Twenty Five Years of IAQ Complaint Resolution

Ed N. Light, CIH


In 1984, the author proposed a role for public health agencies in the new field of Indoor Air Quality (IAQ).  At that time, health departments were being increasingly asked to resolve exposures to formaldehyde, asbestos and pesticides without dedicated resources or specific regulatory authority.  Sanitarians demonstrated that they could effectively screen occupant complaints based on traditional environmental health investigation methods coupled with basic knowledge of IAQ principles.  Successful health department intervention became the basis for the EPA Guidance Document, “Building Air Quality" (1991). 

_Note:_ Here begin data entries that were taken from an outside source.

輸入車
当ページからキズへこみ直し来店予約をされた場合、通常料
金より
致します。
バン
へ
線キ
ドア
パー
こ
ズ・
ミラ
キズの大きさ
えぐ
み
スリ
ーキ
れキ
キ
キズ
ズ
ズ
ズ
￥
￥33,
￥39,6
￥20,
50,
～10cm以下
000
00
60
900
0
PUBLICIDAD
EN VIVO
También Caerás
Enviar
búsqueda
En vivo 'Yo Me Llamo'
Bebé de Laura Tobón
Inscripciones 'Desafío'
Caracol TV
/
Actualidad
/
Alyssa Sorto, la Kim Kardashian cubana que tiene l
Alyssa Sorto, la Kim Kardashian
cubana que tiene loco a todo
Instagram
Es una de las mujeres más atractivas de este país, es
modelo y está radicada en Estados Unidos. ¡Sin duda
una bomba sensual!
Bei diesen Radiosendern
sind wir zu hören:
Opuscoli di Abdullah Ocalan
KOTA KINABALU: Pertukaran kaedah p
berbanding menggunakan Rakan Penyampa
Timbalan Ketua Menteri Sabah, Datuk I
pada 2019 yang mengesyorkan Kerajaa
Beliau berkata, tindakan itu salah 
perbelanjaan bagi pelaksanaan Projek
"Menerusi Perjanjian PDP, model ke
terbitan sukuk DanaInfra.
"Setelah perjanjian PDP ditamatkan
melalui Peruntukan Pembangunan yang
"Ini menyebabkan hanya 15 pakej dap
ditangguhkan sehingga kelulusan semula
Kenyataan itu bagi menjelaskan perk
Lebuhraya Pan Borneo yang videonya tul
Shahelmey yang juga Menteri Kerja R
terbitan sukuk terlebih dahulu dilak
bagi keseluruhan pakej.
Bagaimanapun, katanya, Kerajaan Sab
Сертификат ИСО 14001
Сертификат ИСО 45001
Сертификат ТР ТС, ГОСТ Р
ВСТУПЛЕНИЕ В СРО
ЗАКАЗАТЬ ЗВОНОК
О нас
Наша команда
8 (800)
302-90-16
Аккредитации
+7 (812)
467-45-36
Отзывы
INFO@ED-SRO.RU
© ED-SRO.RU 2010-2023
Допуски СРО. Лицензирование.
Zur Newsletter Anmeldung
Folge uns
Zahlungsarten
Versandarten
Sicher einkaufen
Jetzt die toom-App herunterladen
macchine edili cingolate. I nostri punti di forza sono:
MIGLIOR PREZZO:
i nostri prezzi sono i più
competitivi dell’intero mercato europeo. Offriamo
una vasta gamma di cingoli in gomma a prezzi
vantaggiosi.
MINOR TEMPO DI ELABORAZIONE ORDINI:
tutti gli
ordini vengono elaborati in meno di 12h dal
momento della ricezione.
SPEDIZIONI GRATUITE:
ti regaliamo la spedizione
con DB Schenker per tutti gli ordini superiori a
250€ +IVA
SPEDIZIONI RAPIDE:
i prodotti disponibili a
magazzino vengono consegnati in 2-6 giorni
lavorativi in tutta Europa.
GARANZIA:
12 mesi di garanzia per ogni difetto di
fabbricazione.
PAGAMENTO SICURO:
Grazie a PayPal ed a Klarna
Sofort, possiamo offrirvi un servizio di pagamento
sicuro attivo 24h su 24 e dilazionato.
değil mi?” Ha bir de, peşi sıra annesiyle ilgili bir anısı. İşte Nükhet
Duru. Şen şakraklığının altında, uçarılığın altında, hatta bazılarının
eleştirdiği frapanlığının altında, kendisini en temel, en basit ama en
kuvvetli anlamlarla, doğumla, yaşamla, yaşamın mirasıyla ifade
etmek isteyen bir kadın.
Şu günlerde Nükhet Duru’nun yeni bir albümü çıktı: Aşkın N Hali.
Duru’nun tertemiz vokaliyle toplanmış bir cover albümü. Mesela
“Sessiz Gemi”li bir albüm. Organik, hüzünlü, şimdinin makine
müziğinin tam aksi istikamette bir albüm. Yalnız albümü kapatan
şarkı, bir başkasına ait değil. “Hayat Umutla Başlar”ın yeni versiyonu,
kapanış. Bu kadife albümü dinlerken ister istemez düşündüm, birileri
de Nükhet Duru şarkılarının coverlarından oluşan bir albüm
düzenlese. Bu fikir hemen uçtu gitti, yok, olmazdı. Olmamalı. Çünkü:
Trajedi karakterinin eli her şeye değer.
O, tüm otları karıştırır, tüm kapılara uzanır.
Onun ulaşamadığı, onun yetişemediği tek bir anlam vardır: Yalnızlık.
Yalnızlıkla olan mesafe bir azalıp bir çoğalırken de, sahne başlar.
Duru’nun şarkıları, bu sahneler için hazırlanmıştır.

In the following years, IAQ investigations often addressed "Sick Building Syndrome" (symptoms attributed to the indoor environment with a variety of potential causes) and have recently focused almost exclusively on mold.  Investigators have also become polarized into those emphasizing pollutant testing and those following a more general, hypothesis-driven approach.  While an "IAQ Industry" has developed with unsubstantiated claims of health benefits, effective IAQ complaint screening continues to be based on identification and control of root causes, enhancement of building operations and maintenance and risk communication.  Complex or controversial situations may require a multi-disciplinary team approach, including medical, engineering and industrial hygiene professionals.